Leestekst:
□ □ □ □

Pamela Pattynama, Spui25: "Brutale bedienden"

  • 0

Op Vrydagmiddag 17 Junie 2016 het Ena Jansen afskeid geneem as bijzonder hoogleraar van die Suid-Afrikaanse letterkunde aan die Universiteit van Amsterdam. Sy het ’n aantal vriende en kollega’s gevra om op Vrydagoggend deel te neem aan ‘n simposium by die akademies-kulturele ruimte Spui25. Elkeen het ongeveer 10 minute lank oor ’n onderwerp gepraat wat verband hou met Ena se belangstelling in die uitbeelding van huisbediendes in die literatuur.

Hieronder is Pamela Pattynama se toespraak by die geleentheid:

Gamboeng, 1899. Collectie Thee- en Familie-Archief van der Hucht

In haar boek Soos familie (2015) betoogt Ena Jansen dat veel witte Zuid-Afrikanen over hun zwarte huisbediende zeggen dat zij “mijn beste vriendin”, “net een zus” of zelfs “familie” is. Ook in postkoloniaal Nederland zijn de herinneringen aan de bedienden in Indië maar al te vaak doordrenkt van sentimentaliteit en nostalgie. Vooral het beeld van de lieve baboe wordt gekoesterd.

□ □ □ □

Getoonde gegevens:
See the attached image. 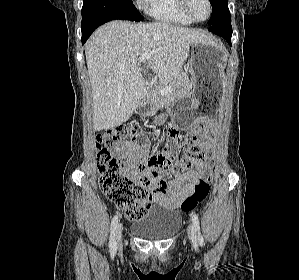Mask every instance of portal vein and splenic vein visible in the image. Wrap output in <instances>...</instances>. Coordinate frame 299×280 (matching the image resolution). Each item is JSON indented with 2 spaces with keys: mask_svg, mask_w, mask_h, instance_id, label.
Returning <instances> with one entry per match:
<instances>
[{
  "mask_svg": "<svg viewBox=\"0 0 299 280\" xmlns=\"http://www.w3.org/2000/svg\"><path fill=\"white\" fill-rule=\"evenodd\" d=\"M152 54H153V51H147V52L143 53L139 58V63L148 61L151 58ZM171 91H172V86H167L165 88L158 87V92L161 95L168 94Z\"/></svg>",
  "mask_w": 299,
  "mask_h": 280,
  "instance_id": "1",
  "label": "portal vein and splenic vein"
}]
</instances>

□ □ □ □

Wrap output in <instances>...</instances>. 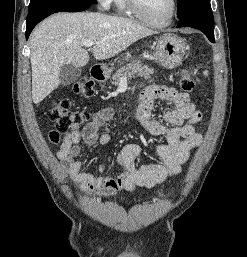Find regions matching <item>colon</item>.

□ □ □ □

Opdracht:
Schrijf de leestekst over van "Gamboeng, 1899. Collectie" tot "baboe wordt gekoesterd." en zet daarbij "weemoed" in plaats van "sentimentaliteit".

Antwoord:
Gamboeng, 1899. Collectie Thee- en Familie-Archief van der Hucht

In haar boek Soos familie (2015) betoogt Ena Jansen dat veel witte Zuid-Afrikanen over hun zwarte huisbediende zeggen dat zij “mijn beste vriendin”, “net een zus” of zelfs “familie” is. Ook in postkoloniaal Nederland zijn de herinneringen aan de bedienden in Indië maar al te vaak doordrenkt van weemoed en nostalgie. Vooral het beeld van de lieve baboe wordt gekoesterd.